**Task to complete:** Using the forum thread about meeting people in Portimao, explain why borboleta's attempt to send colinasdovau a private message failed.
(Text passage begins)
# People in Portimao (and around) ?



## colinasdovau (May 8, 2011)

Hi there. 
My wife and I recently moved to Portugal in the city of Portimao and are planing to stay there for a while. 
I am French and she is Croatian. We still can't speak Portuguese but we both speak English.

We would really like to meet people in our area and make new friends, so if you'd like to have a drink feel free to contact us.


----------



## kingrulzuk (Jan 19, 2010)

hiya welcome to the forum
i was in portimao for a week long back.
i loved the place made lots of friends 
i went to this restaurant called PIEDADE the food was lovely and i made friends with some lovely people.

hope this help


----------



## colinasdovau (May 8, 2011)

Hi and thank you for the reply.

I was starting to think that my message scared people 
It sounds a bit creepy, I admit.

Actually, my wife and I (we are 25 and 29) moved from Croatia this month. We are joining/taking over a small real estate company here in Portimao. Don't really want to advertise it in this topic.

we will try to find the restaurant you mentioned above and try the food.


----------



## notlongnow (May 21, 2009)

Feel free to get in touch if you ever come and visit the other end of the Algarve (around Tavira.) We are a similar age and struggle to meet younger people so understand where you're coming from !
B


----------



## somanyhands (Apr 9, 2011)

Well, now Ben has made me feel old 

We're in Lagos, so not very far, and, while we have an extra 10 years (and probably 2 kids lol) on you guys, if you're ever over our way, feel free to get in touch.

Despite being "old", we are pretty young (yay!) amongst the local expat community, most of whom are retired.


----------



## borboleta (Apr 25, 2011)

Hello!

I tried to send you private message, but it seems you don't have enough posts to receive it...


----------



## Algarve (Mar 30, 2011)

colinasdovau said:


> Hi and thank you for the reply.
> 
> I was starting to think that my message scared people
> It sounds a bit creepy, I admit.
> ...


You can send me a PM as think we could help you, all the best


----------
(Text passage ends)
(Supplied material begins)
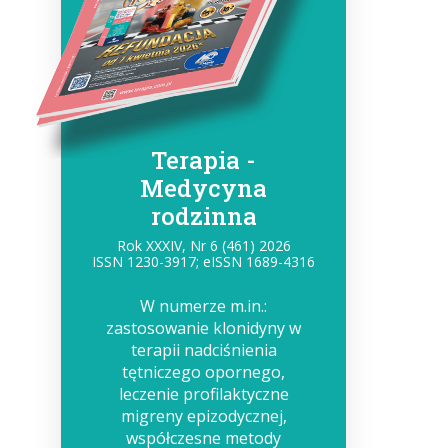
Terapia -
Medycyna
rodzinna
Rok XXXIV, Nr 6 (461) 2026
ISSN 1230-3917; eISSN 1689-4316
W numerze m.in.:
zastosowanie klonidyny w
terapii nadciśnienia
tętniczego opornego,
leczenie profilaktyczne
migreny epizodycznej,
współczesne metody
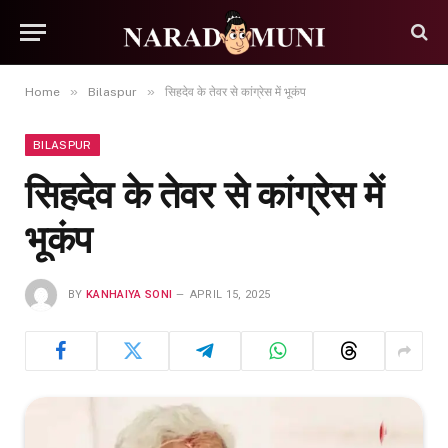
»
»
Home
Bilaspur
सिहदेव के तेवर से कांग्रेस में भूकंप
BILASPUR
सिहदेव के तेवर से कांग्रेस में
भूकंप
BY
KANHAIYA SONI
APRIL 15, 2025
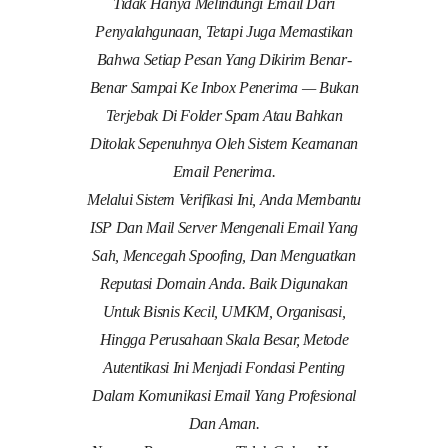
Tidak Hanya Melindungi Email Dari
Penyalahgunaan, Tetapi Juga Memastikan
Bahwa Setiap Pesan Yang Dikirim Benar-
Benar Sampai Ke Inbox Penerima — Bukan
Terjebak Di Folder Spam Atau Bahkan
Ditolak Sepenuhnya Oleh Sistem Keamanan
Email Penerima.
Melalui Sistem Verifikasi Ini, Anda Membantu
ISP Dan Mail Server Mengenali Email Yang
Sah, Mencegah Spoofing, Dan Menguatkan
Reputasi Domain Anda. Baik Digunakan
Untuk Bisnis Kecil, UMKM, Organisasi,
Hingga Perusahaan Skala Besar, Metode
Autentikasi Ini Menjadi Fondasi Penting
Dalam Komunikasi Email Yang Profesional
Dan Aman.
(Supplied material ends)
(Supplied material begins)
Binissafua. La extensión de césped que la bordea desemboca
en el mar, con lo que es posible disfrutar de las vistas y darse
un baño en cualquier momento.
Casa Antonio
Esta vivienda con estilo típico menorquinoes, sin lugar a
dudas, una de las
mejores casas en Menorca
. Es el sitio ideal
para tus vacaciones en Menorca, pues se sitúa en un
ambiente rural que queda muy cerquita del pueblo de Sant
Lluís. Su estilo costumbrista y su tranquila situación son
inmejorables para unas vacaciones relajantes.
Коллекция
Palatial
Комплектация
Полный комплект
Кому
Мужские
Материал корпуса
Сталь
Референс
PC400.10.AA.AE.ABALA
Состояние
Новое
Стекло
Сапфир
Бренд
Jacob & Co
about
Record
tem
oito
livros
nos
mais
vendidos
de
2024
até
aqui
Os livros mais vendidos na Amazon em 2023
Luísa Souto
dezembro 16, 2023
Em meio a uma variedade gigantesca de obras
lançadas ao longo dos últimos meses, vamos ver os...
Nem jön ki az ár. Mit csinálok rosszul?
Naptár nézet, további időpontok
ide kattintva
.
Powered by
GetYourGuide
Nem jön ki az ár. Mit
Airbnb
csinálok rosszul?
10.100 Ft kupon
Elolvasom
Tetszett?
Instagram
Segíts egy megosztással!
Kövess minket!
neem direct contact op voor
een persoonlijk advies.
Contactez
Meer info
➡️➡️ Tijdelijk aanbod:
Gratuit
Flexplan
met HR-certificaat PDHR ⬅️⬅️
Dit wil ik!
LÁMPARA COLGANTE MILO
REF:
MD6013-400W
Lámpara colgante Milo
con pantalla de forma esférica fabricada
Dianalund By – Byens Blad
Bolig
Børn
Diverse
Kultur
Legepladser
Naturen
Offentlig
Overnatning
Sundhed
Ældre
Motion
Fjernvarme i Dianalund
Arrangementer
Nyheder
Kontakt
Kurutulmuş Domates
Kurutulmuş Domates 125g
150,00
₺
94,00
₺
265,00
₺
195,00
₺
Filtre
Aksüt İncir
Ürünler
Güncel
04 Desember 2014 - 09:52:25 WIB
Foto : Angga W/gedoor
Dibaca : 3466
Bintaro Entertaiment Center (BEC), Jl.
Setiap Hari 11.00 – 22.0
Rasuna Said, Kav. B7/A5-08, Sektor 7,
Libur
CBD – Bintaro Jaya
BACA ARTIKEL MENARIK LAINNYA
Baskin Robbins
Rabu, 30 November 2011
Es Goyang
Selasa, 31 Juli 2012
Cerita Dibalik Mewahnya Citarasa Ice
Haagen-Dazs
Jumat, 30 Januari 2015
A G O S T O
(Supplied material ends)
**Task output:** borboleta's private message didn't go through because, as borboleta saw it, colinasdovau didn't yet have enough posts to receive private messages.